Quartz by Zoe Schlanger
April 6, 2019

​Siwatu-Salama Ra knew it was time to go to the hospital. As the early stages of her labor began on a day in late May 2018, officers placed handcuffs on her wrists and lead her into the transport van. She arrived to the hospital and to a delivery room where, inside, armed guards would wait all day and night and watch her give birth.

It was awful, but not as bad as it could be. Many other women in her position are taken to the hospital with handcuffs, chains across their waists, and shackled to the floor of the transport vehicle. Then they are shackled to the bed by their ankles while they give birth. Ra on the other hand was not cuffed in the delivery room.

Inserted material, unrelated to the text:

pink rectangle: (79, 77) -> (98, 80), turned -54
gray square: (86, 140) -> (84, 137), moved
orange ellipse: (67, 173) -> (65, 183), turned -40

​The doctors and nurses in the maternity ward at St. Joseph Mercy Hospital in Ypsilanti, Michigan, an hour west of Detroit, were used to taking patients from the nearby Huron Valley Correctional Facility, Michigan’s only women’s prison. But Ra’s arrival was a little different; her incarceration a few months earlier was covered by the local news. Hospital staff kept coming into her room to see her, to ask if she needed anything. One nurse said she just wanted to hug her.

There was a trade-off for the lack of restraints, though, she thinks today: increased security once she got to the hospital. Those armed guards—sometimes four, never less than two, always armed and wearing bullet-proof vests—stayed in her delivery room the whole time.

“She was my ultimate punishment.”One of the officers in the hospital room was particularly jumpy. She would clutch her gun every time the doctor or nurse walked in, Ra says. “When she heard the door opening, she would jump up and have her hand on her gun,” Ra remembers. “And I’m sitting in my bed, holding my stomach, you know?” What was the officer worried about, she wondered—that she was going to run away while in labor? It was a bigger insult than the handcuffs in the van, to have that woman with that gun in the room. “She was my ultimate punishment,” Ra says.

Ra, now 27, went to prison on March 1, 2018, when she was six-and-a-half months pregnant with her second child. Her first child, Zala, was two, and up until that day the mother-daughter pair were attached at the hip. Before prison, Ra worked as an organizer for a local environmental non-profit in her hometown of Detroit, where she and her mother, Rhonda Anderson, are both well known in the tight-knit activist community. Detroit is a city where families in majority-black neighborhoods are inundated by a constant mist of industrial pollution and where water shutoffs are so frequent the UN has called it a human rights violation; the circumstances have birthed a vibrant environmental activism community with Ra’s family more or less at the center.